I won the battle, but I lost the war. - - Challenging Our Assumptions, Village Green/Town², March 21, 2013
One of the things about aging that I have dreaded is the loss of cognitive flexibility. Now, I’m not using that term in its most accurate sense . What I mean is the difficulty in seeing things in new ways while the world is changing around you. Probably a lot of that has to do with having such firm mental images of “how things ought to work” that there is no more room for creating new ones.
No, I’m not a neuroscientist. This is purely armchair observation and theorizing. And I should add that age isn’t always a predictor of this. Some older folks retain that flexibility and I’ve seen others get mentally stuck in high school or college.
This week I had an experience which felt like my Food Processor Moment. I was trying to reach my primary care provider. But I did not know what magic words to say to get to the telephone of right person at the right desk.
Until very recently my doctor was in a small practice of two doctors. If I called I knew I would be speaking to one of the two people behind the desk who always greeted me when I came into the office. I knew the protocol for asking questions, making appointments, requesting a call back from the doctor, and so on.
My new primary care provider is a part of an enormous, multi-location system. The medical care from both providers: excellent. The protocol for reaching someone by telephone couldn’t be more different.

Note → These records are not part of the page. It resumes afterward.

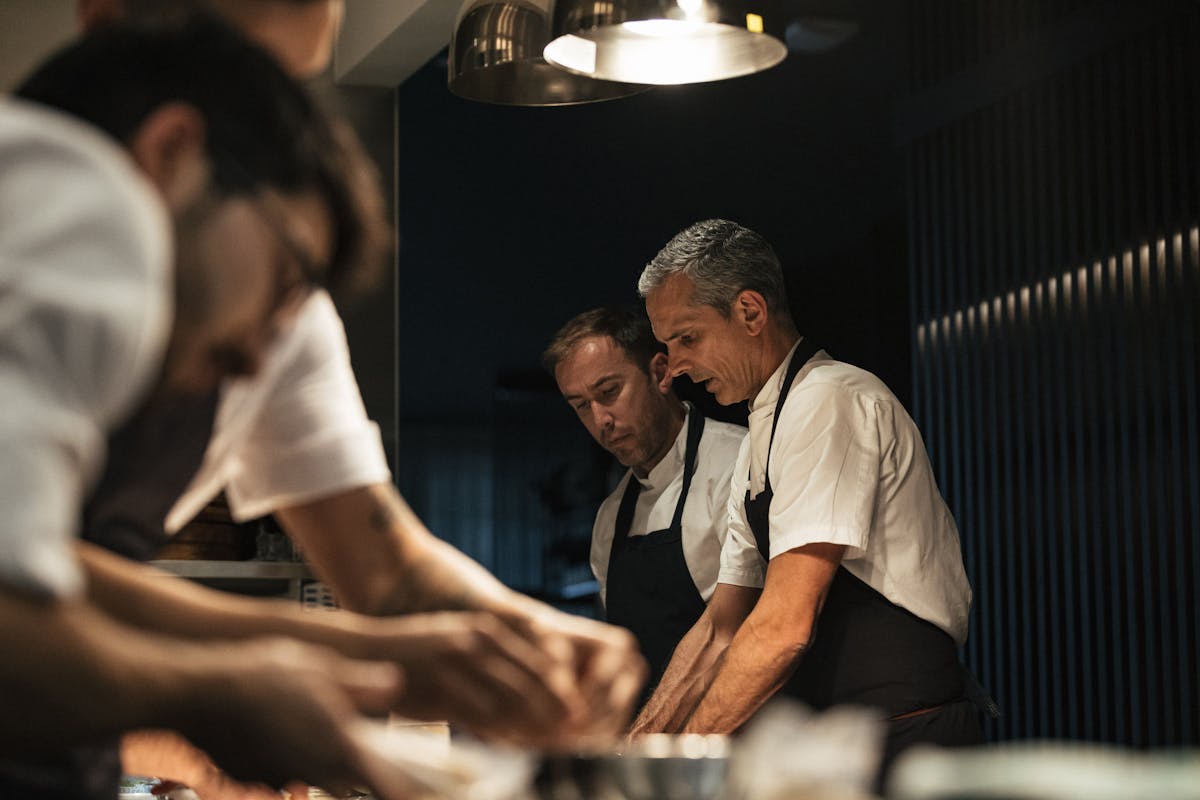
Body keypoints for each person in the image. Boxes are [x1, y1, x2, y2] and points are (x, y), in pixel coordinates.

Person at [66, 2, 644, 752]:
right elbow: (28, 582)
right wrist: (326, 657)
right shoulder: (39, 217)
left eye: (294, 85)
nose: (279, 128)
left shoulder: (277, 302)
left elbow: (387, 570)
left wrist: (529, 640)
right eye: (243, 78)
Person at [0, 16, 409, 800]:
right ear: (174, 150)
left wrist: (280, 655)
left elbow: (56, 577)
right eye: (287, 275)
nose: (259, 357)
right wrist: (211, 693)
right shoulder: (85, 199)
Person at [634, 219, 981, 782]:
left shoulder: (829, 398)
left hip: (906, 738)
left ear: (750, 312)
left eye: (687, 339)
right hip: (835, 746)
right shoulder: (761, 434)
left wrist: (679, 773)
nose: (674, 369)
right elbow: (719, 628)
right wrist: (634, 755)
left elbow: (783, 628)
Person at [544, 308, 746, 694]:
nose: (600, 420)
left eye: (609, 392)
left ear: (661, 373)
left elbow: (744, 638)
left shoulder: (737, 465)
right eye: (581, 405)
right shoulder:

I feel cast adrift. My brain tells me I should be speaking to “Dr. So and So’s office.”
That doesn’t exist.
There’s one main number and whoever answers has a computer and I guess they have access to my medical files. It occurred to me this week that they may not even be located in the building where I see my doctor. As long as they can connect easily to the people and information necessary, why would their work location be important?
It is breaking my brain.
I have suddenly become my mother, who for years made the employees at the post office smile when she came in to buy “penny post cards.”
I want to know who the person is that I’m calling, and know that they have a working relationship with my doctor, and that they have at least a vague memory of seeing me in the office. Instead I feel as though I am interacting with the same kind of anonymous call center that turns all of us into tiny cogs in a giant machine. I’m sure it’s all about efficiency. Isn’t it always?

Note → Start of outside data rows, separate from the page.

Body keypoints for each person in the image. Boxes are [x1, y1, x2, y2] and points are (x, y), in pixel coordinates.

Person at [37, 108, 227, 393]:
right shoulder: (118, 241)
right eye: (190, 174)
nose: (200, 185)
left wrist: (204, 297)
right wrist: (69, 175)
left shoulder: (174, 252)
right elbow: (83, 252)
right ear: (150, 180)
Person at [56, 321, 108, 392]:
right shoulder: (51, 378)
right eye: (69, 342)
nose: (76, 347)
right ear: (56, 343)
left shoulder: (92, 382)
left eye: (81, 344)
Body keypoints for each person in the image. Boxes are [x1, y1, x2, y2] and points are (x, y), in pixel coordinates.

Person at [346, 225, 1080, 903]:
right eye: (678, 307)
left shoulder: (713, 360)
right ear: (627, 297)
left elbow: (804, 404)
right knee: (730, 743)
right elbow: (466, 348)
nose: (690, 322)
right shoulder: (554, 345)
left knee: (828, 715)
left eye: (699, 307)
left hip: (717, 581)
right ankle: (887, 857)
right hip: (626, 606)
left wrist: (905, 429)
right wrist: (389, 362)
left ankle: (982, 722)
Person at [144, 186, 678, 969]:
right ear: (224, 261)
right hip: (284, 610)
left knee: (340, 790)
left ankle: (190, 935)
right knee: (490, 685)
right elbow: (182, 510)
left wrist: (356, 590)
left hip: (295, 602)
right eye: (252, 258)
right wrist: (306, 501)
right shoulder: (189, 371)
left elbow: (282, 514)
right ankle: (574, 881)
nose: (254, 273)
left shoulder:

To be clear: everyone I’ve dealt with on the phone has been helpful. But I’m beginning to realize that they understand how it all works and I…I just don’t. I often feel like I’m not even asking the right questions to get the information I’m looking for.
I no longer “speak the language.”
I knew that transitioning to a new primary care provider after many years might be challenging. I had no idea how much I’d miss the person who picked up the phone when I called.